Ignoring the frame size variable. Most ideal weight formulas offer a rough adjustment for "small," "medium," and "large" frame — usually measured by wrist circumference. It's a crude correction, but it acknowledges something real: skeletal frame size affects healthy weight range. A person with a larger bone structure will naturally carry more weight for the same height. Most calculators you find online skip this entirely.
Chasing a number on a deadline. Weight changes tied to rigid timelines and specific numbers tend to produce short-term results via methods (severe restriction, extreme cardio) that aren't sustainable. The most useful target weight is the one you can maintain without misery — which takes some experimentation to actually find.
A Practical Starting Point
If you want a number to work with and you're not ready to dive into body composition math, here's a reasonable middle ground:
Take the Hamwi formula result. Then add 10% if you're naturally large-framed or carry significant muscle mass, and subtract 5% if you're small-framed and sedentary. Use that as the center of a 10-pound range, not a hard target.

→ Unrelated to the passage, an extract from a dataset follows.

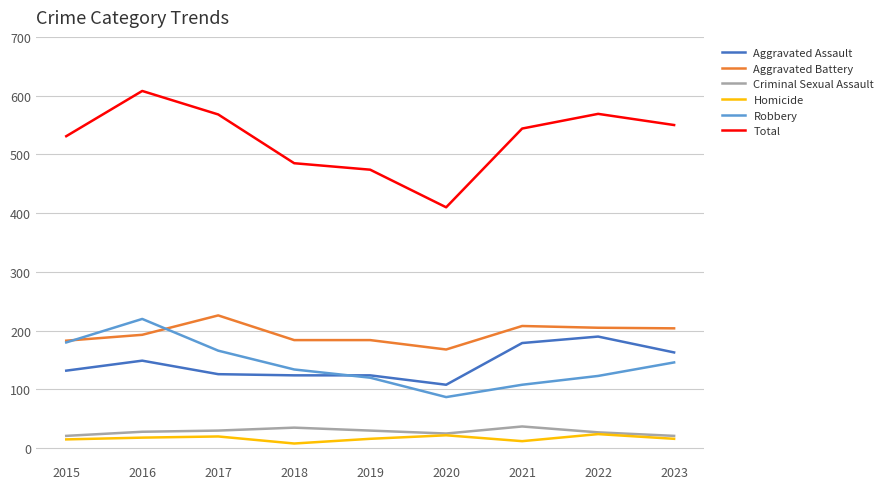

Is it true that Total equals 569 at 2022?

True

Then spend four to six weeks paying more attention to how you feel, how your clothes fit, your energy levels, and your performance in physical activity than to what the scale says on any given morning.
The number you're looking for isn't the one a formula gives you. It's the one where your body functions well, you can sustain your habits without constant effort, and you feel like yourself. That's a range, and it shifts throughout your life.
The formulas are starting points for a conversation — with yourself, and ideally with a doctor or registered dietitian who can look at your actual bloodwork and history. They're not the final word, and they were never meant to be.